◆ **Given problem**: Select every line in the items below that contains the string "watch" and copy those lines.

[Data listing]
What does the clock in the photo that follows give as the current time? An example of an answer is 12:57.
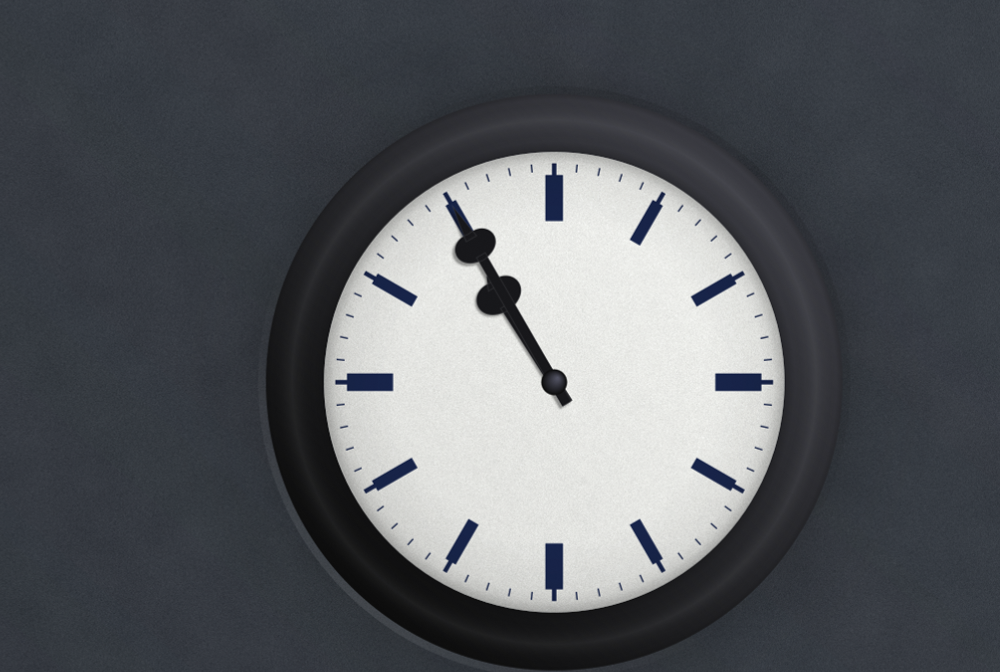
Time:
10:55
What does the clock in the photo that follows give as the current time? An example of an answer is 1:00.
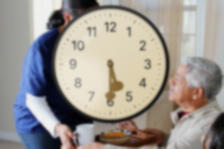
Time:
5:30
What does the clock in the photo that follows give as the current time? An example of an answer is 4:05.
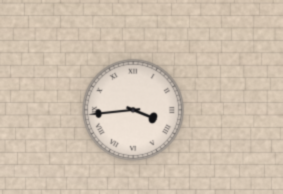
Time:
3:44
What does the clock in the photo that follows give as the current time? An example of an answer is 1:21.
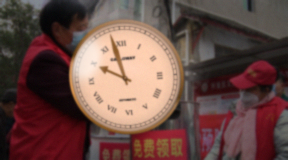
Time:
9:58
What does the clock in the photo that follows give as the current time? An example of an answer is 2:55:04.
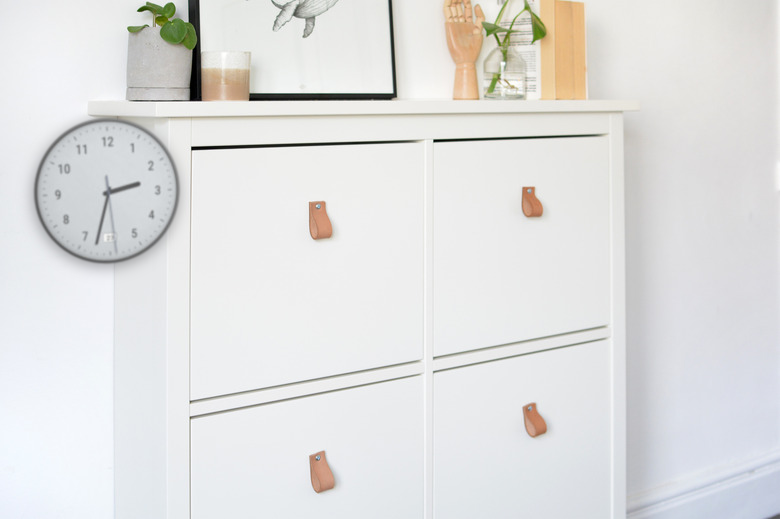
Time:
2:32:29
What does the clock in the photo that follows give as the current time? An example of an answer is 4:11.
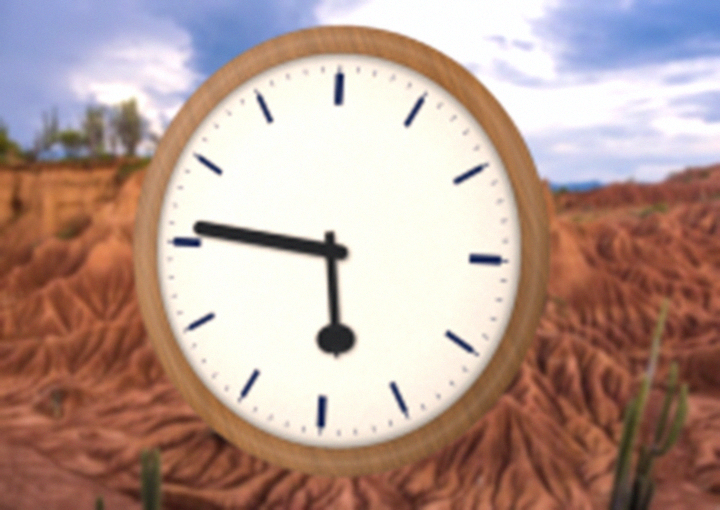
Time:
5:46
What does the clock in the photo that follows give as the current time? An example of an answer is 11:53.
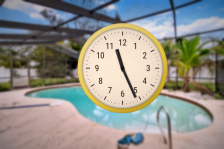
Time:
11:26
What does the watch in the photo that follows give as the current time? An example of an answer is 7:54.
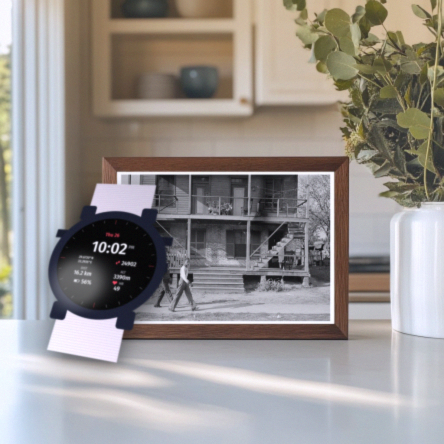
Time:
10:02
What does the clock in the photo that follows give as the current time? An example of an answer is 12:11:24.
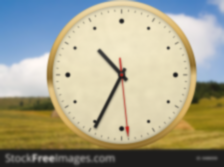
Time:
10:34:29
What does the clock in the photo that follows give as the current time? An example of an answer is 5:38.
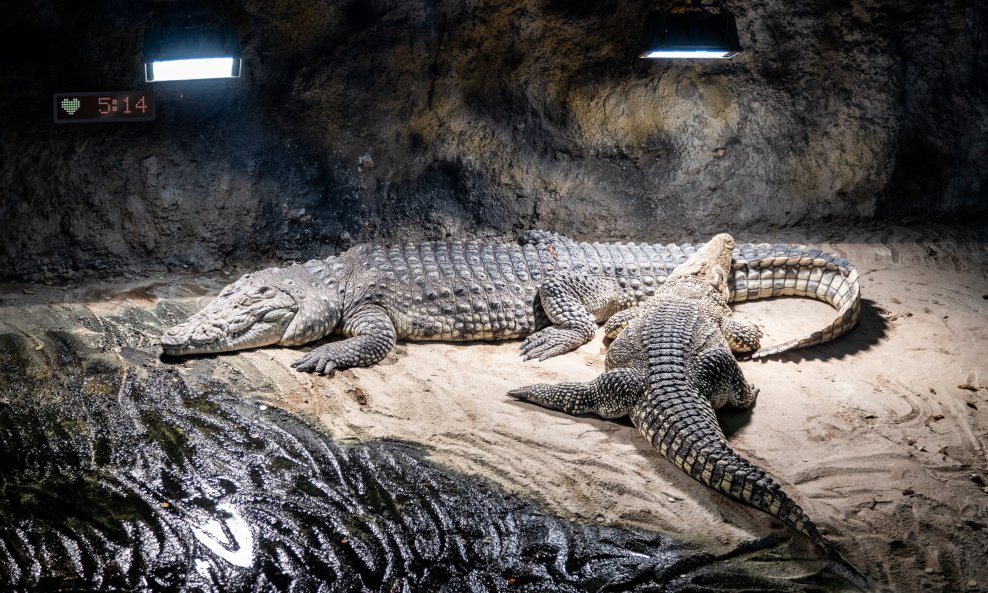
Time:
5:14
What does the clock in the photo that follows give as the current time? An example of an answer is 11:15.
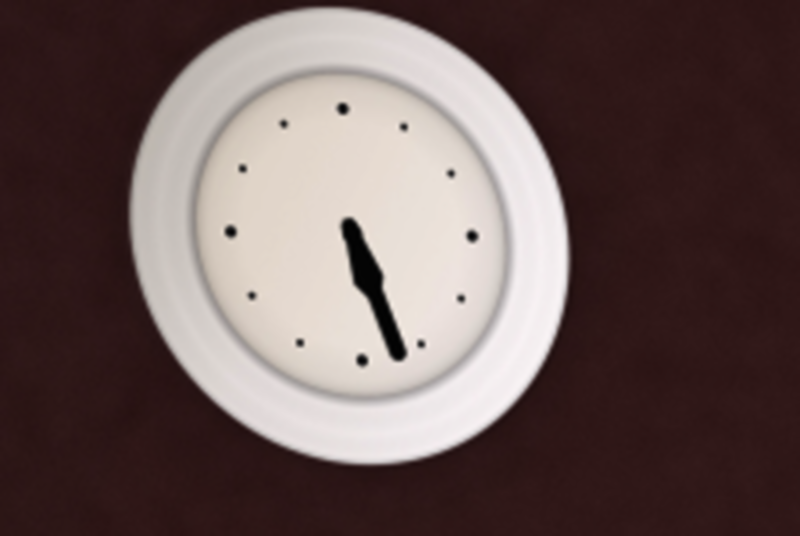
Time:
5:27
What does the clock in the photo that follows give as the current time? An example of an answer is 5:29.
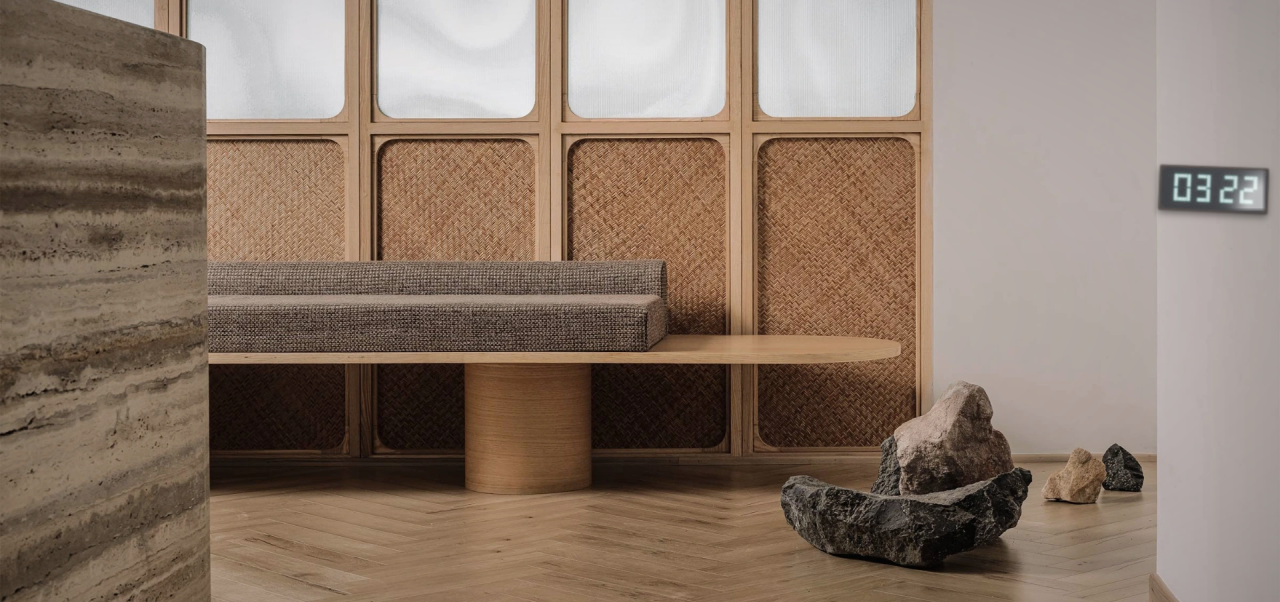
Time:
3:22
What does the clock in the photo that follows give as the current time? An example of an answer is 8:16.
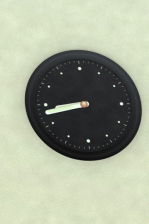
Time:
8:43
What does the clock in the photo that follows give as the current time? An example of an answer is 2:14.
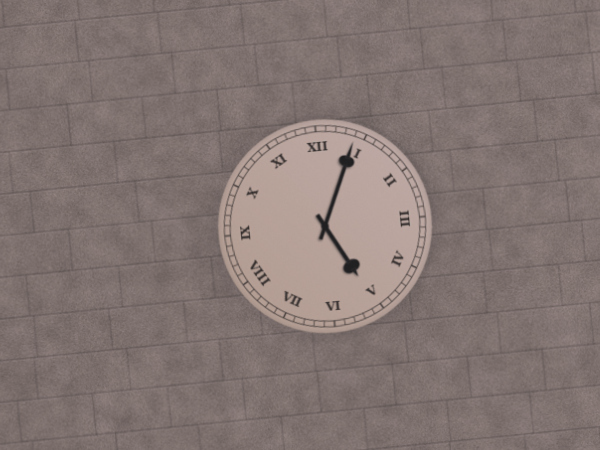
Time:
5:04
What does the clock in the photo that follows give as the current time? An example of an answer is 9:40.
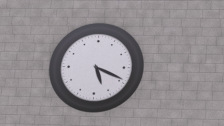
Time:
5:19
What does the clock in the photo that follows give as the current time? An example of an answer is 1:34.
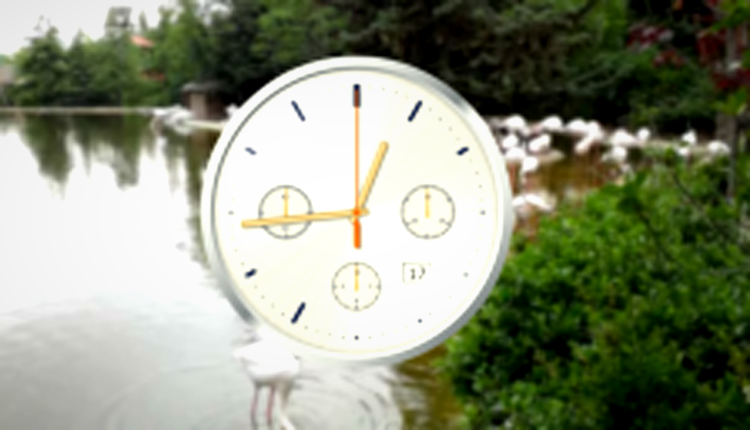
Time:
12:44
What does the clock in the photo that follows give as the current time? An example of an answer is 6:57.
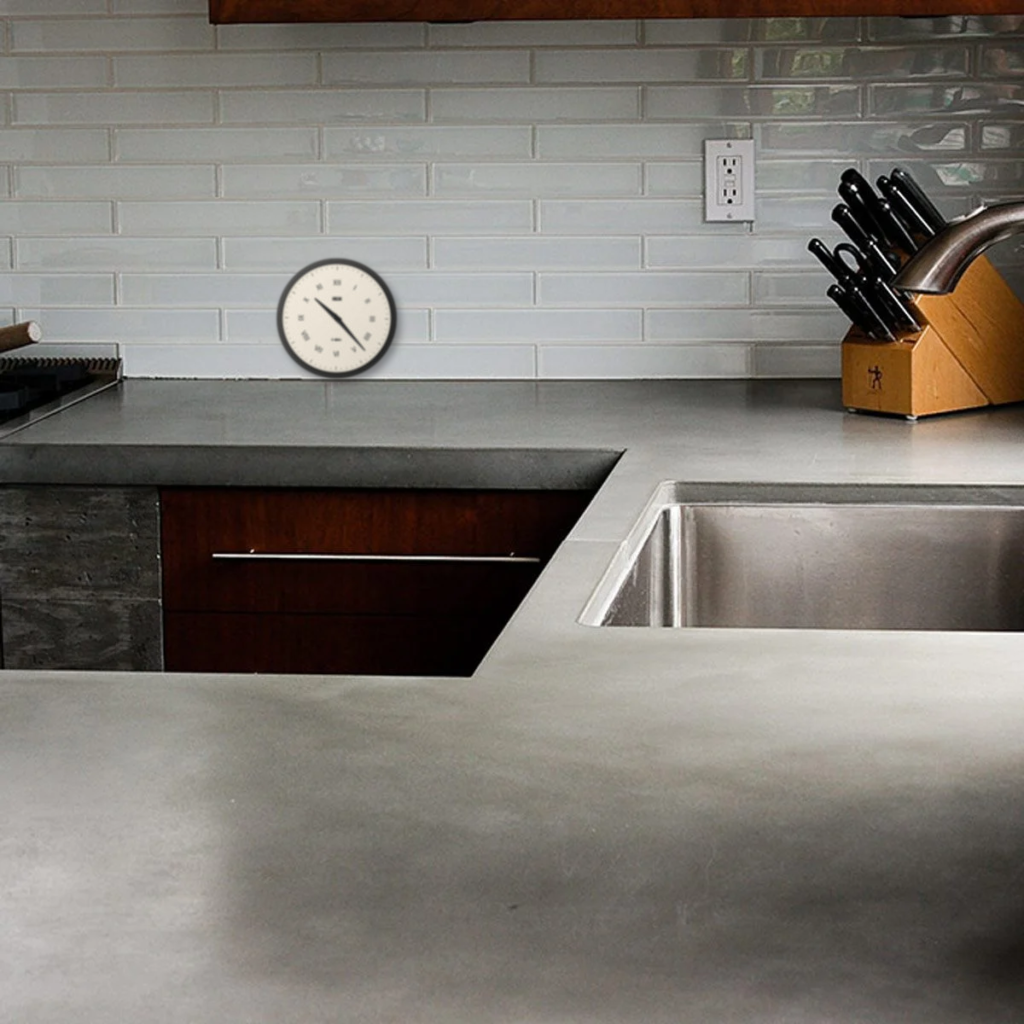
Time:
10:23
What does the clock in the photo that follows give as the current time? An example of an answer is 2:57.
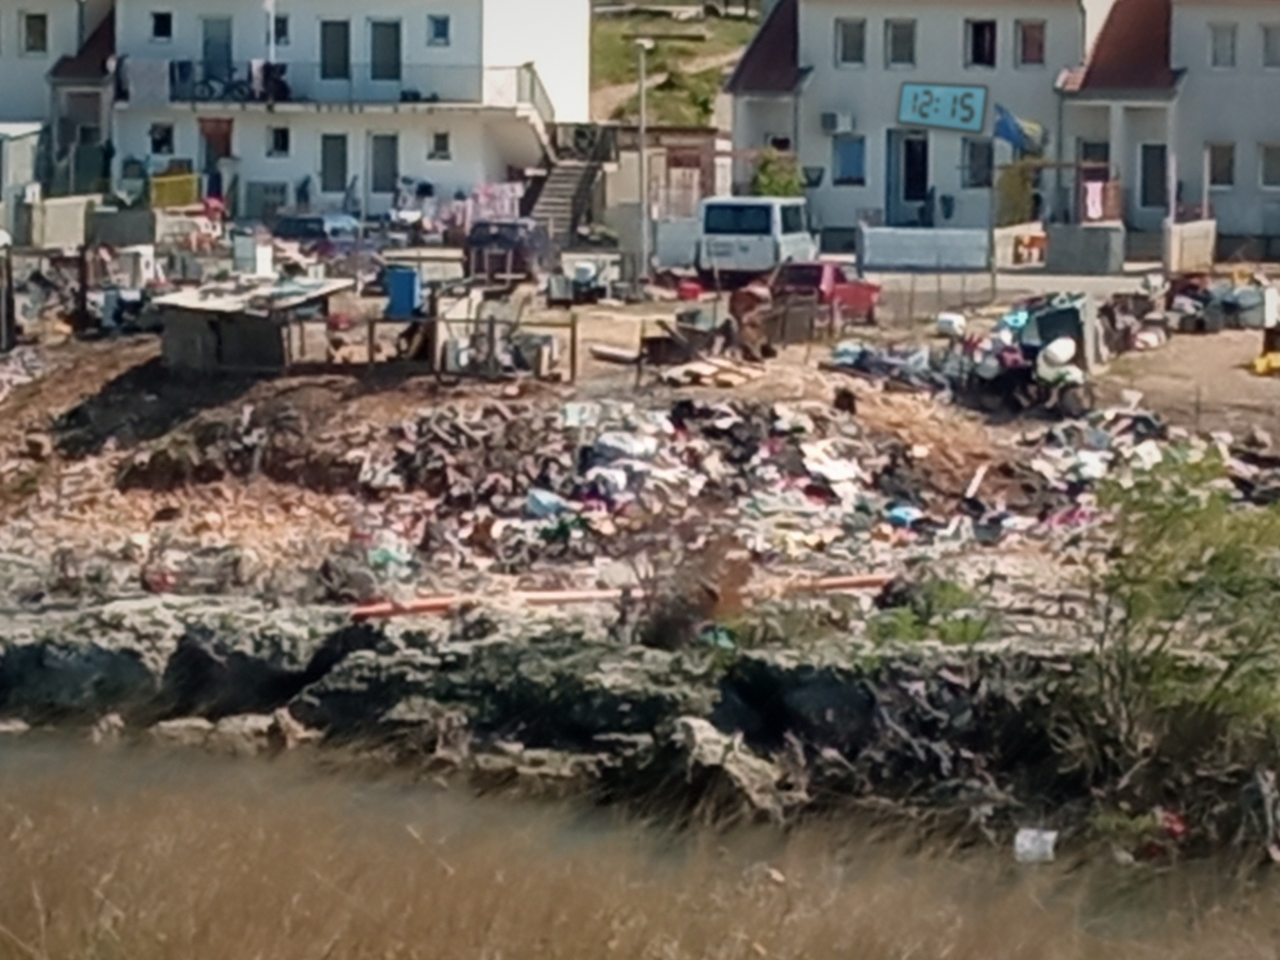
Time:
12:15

◆ **Output**:
What does the watch in the photo that follows give as the current time? An example of an answer is 7:54.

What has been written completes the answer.